◆ **What to do**
Copy out the lines of the entries below verbatim, from the start of the entries through the line containing "I am applying".

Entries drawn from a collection
= Beginning of Section =
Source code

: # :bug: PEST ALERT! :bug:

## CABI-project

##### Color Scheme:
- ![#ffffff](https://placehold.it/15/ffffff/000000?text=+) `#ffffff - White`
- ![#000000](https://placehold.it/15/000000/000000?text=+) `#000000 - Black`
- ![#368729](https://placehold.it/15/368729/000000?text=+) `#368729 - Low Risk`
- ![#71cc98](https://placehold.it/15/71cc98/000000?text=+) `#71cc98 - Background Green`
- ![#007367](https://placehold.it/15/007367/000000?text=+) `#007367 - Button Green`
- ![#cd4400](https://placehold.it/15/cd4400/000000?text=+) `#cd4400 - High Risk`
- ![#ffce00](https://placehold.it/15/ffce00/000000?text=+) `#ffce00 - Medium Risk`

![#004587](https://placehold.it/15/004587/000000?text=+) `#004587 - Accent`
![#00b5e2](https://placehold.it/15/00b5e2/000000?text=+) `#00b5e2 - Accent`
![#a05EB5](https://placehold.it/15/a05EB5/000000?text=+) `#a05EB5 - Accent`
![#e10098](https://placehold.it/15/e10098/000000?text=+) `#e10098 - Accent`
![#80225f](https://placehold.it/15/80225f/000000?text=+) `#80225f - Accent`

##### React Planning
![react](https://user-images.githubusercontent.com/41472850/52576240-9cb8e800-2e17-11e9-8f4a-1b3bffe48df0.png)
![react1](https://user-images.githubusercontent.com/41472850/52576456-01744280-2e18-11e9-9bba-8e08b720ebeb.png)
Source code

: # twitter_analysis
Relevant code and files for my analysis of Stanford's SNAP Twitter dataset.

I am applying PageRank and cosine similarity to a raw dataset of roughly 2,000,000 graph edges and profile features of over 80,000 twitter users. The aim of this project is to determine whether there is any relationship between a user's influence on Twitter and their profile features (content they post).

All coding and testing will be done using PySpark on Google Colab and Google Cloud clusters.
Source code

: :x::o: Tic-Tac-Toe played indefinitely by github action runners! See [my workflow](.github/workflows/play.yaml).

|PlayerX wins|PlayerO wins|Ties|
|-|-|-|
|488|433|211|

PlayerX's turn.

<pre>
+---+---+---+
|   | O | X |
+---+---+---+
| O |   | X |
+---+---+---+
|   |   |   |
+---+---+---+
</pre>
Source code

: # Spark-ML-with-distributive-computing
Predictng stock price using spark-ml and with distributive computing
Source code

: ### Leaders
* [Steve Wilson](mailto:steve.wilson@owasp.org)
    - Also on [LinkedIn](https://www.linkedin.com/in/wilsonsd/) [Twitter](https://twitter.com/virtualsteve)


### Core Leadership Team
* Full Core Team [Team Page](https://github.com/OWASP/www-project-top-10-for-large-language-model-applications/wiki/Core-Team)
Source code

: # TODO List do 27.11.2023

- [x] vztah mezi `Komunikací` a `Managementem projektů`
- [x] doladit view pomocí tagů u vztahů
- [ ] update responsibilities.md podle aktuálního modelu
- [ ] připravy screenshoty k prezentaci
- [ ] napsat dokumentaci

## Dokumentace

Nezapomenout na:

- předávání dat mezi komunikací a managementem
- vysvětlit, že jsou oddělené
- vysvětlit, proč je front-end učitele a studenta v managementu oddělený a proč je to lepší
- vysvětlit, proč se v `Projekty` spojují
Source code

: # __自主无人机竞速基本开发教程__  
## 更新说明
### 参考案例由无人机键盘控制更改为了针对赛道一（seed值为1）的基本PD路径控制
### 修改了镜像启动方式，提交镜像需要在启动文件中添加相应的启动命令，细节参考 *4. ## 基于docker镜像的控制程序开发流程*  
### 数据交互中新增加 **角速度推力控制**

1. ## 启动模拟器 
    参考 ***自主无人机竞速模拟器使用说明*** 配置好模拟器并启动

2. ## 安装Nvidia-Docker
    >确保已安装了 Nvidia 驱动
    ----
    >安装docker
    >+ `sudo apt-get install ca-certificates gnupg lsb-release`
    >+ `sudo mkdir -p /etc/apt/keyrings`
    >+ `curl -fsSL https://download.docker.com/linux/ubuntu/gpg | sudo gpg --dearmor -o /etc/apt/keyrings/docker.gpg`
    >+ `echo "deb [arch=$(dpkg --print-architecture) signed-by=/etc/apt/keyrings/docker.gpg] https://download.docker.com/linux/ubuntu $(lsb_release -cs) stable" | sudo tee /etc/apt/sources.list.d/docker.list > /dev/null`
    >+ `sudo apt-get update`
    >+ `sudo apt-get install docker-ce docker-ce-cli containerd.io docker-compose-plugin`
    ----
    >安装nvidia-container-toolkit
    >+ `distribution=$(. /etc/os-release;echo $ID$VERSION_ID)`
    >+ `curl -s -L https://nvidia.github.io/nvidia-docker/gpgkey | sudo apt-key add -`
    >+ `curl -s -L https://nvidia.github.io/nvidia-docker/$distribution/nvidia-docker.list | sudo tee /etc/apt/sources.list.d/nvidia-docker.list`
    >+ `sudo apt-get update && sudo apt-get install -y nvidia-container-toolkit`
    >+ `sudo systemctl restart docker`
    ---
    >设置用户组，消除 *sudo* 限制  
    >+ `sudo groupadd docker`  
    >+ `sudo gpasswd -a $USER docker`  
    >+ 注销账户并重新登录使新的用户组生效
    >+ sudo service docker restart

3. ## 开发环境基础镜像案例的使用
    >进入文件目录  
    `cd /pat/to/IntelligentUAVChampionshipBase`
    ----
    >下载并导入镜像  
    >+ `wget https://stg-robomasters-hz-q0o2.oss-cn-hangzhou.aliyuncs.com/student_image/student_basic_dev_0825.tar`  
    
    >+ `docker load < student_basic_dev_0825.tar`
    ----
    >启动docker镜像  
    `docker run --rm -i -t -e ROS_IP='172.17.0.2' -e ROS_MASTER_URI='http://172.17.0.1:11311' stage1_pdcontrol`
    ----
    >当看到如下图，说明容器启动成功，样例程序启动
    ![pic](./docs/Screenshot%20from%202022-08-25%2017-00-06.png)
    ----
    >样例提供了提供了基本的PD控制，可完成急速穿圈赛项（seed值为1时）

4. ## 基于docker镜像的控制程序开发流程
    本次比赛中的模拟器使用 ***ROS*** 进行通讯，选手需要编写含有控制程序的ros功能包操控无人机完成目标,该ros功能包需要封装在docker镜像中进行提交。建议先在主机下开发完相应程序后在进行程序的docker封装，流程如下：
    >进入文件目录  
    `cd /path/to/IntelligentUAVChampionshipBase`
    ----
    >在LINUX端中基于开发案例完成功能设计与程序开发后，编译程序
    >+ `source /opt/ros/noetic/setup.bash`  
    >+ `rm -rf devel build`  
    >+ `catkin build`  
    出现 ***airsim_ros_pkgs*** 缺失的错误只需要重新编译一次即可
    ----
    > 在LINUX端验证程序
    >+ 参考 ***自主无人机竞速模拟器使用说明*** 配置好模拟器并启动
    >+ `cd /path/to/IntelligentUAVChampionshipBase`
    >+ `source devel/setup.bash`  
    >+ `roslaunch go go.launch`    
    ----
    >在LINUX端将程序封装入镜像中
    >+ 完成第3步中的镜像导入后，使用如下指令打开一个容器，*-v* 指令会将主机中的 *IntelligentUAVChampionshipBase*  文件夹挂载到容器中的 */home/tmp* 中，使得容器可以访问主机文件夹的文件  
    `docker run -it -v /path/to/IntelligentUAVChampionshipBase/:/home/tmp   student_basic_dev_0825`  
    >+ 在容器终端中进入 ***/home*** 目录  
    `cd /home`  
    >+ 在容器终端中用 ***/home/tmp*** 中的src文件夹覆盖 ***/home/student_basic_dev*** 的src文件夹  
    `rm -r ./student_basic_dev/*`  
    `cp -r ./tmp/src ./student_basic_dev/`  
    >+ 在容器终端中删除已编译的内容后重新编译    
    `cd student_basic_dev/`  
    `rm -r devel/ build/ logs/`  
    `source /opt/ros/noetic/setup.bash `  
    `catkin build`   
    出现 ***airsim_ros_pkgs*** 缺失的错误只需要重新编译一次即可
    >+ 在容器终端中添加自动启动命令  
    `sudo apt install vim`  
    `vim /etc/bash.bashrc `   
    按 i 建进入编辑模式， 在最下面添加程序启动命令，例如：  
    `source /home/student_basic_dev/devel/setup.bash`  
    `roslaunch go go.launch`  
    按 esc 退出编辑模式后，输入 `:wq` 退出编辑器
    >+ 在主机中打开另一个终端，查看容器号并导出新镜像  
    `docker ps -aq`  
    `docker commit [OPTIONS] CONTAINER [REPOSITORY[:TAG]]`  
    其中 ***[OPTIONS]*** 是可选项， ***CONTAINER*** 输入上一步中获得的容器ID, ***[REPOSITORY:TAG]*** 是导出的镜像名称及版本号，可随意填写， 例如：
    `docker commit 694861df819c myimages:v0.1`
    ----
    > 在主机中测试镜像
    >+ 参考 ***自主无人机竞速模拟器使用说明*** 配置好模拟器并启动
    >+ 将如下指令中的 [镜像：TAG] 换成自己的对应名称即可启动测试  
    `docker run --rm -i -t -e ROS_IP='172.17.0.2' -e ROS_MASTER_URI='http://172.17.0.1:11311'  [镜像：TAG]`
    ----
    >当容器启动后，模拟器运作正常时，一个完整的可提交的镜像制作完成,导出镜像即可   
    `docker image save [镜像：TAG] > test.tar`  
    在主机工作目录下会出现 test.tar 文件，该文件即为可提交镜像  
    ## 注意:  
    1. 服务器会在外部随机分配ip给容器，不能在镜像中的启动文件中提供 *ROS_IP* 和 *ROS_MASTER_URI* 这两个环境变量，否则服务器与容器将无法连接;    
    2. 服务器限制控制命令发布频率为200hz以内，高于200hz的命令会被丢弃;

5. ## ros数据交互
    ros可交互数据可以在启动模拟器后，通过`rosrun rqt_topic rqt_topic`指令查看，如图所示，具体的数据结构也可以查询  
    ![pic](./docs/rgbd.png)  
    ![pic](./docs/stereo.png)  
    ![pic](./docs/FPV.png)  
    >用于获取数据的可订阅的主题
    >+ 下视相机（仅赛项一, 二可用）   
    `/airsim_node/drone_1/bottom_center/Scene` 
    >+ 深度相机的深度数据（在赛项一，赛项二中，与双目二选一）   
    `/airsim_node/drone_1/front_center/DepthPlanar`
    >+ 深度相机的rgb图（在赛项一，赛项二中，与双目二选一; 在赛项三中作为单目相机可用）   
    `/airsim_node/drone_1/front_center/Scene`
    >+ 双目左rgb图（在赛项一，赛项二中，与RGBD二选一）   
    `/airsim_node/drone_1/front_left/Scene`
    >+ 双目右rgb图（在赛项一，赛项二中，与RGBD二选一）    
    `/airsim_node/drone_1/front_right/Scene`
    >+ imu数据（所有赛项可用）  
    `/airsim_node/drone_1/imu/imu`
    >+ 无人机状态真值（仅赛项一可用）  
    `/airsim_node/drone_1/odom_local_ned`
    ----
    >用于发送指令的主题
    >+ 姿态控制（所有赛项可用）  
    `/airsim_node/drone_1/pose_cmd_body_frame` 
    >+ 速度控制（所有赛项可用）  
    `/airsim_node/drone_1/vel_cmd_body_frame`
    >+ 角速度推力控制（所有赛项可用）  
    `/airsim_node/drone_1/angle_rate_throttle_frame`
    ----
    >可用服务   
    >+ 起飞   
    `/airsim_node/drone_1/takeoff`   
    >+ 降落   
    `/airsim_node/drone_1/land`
= End of Section =
◆ **Response area**
Source code

: # :bug: PEST ALERT! :bug:

## CABI-project

##### Color Scheme:
- ![#ffffff](https://placehold.it/15/ffffff/000000?text=+) `#ffffff - White`
- ![#000000](https://placehold.it/15/000000/000000?text=+) `#000000 - Black`
- ![#368729](https://placehold.it/15/368729/000000?text=+) `#368729 - Low Risk`
- ![#71cc98](https://placehold.it/15/71cc98/000000?text=+) `#71cc98 - Background Green`
- ![#007367](https://placehold.it/15/007367/000000?text=+) `#007367 - Button Green`
- ![#cd4400](https://placehold.it/15/cd4400/000000?text=+) `#cd4400 - High Risk`
- ![#ffce00](https://placehold.it/15/ffce00/000000?text=+) `#ffce00 - Medium Risk`

![#004587](https://placehold.it/15/004587/000000?text=+) `#004587 - Accent`
![#00b5e2](https://placehold.it/15/00b5e2/000000?text=+) `#00b5e2 - Accent`
![#a05EB5](https://placehold.it/15/a05EB5/000000?text=+) `#a05EB5 - Accent`
![#e10098](https://placehold.it/15/e10098/000000?text=+) `#e10098 - Accent`
![#80225f](https://placehold.it/15/80225f/000000?text=+) `#80225f - Accent`

##### React Planning
![react](https://user-images.githubusercontent.com/41472850/52576240-9cb8e800-2e17-11e9-8f4a-1b3bffe48df0.png)
![react1](https://user-images.githubusercontent.com/41472850/52576456-01744280-2e18-11e9-9bba-8e08b720ebeb.png)
Source code

: # twitter_analysis
Relevant code and files for my analysis of Stanford's SNAP Twitter dataset.

I am applying PageRank and cosine similarity to a raw dataset of roughly 2,000,000 graph edges and profile features of over 80,000 twitter users. The aim of this project is to determine whether there is any relationship between a user's influence on Twitter and their profile features (content they post).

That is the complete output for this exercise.